Mariquita Jenny Moberly , née Phillips, (2 November 1855 – 1 November 1937) was an English artist, working in oil paints and watercolours.

==Biography==
Moberly was born on 2 November 1855 to John Phillips and Jane Atkins Phillips at Deptford in London. Her name, mariquita, (literally, "Little Mary") means ladybird in Spanish.

Moberly studied in Germany and under Carolus-Duran in Paris. She painted portraits, figure studies, animals and landscapes in oils, watercolours and pastels. Moberly was a member of the New Society of Artists and exhibited at the Royal Academy in London, with the New Watercolour Society and at both the Royal Hibernian Academy and the Royal West of England Academy in Bristol. She lived in Epsom, and later Mitcham.

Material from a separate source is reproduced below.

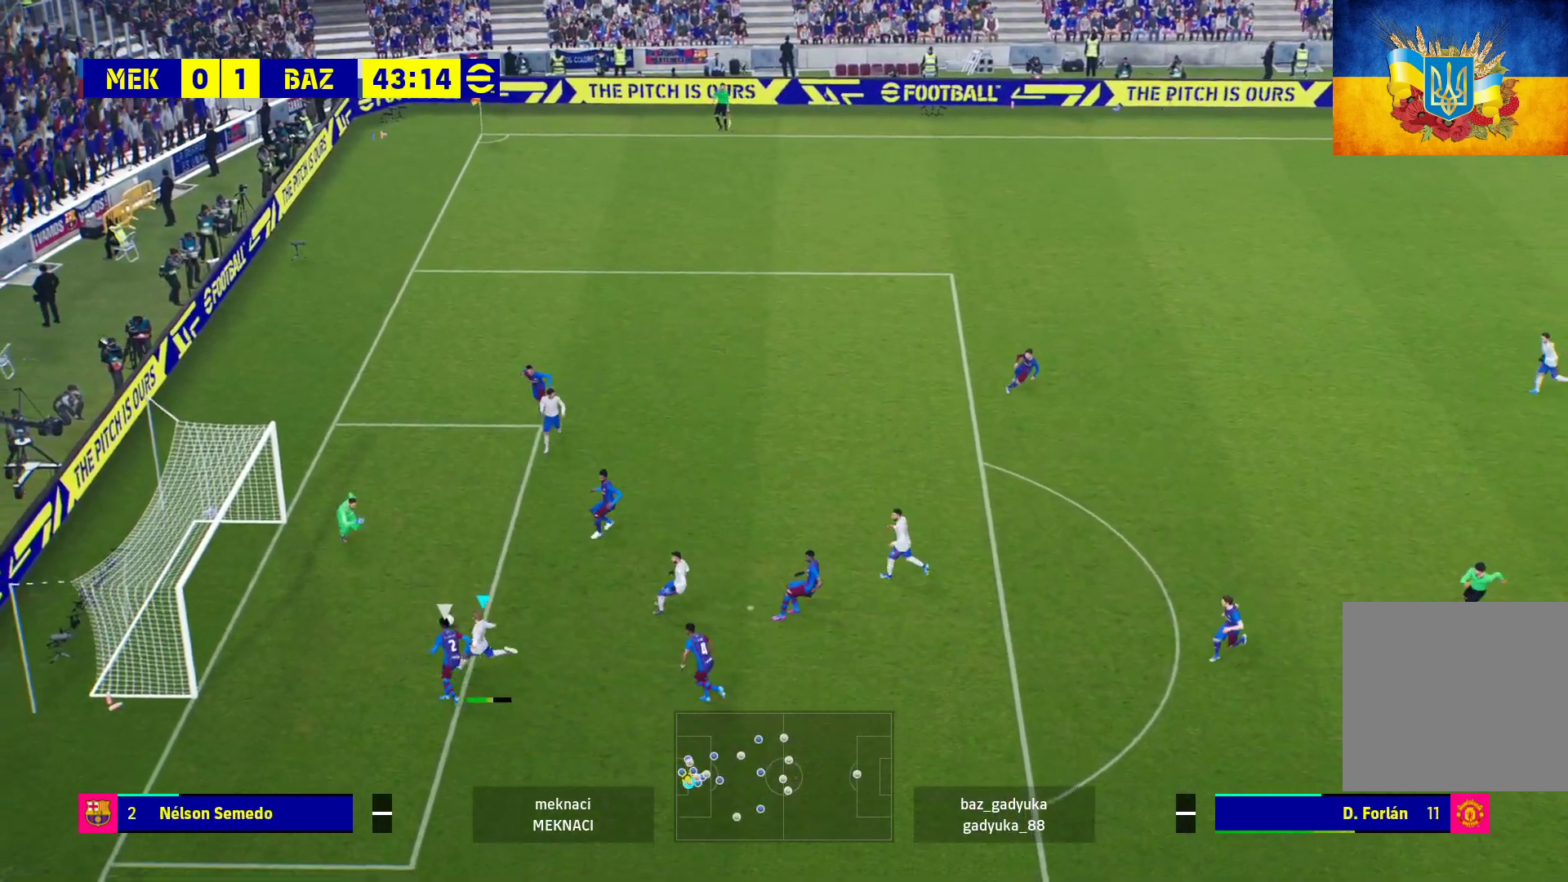
{"buttons": [], "left_stick": "left", "right_stick": "center", "events": []}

In March 2013, a number of her watercolour paintings, in private possession, of a variety of subjects, were shown in the BBC television programme Antiques Roadshow. These included a 1918 self-portrait and a picture of a dog that reputedly belonged to Ernest Shackleton, along with photographs of her paintings of dogs known to be his.

Her works are in a number of public collections, including The Secret Path in the Russell-Cotes Art Gallery & Museum.

She died in Mitcham, Surrey, on 1 November 1937, one day before her 82nd birthday.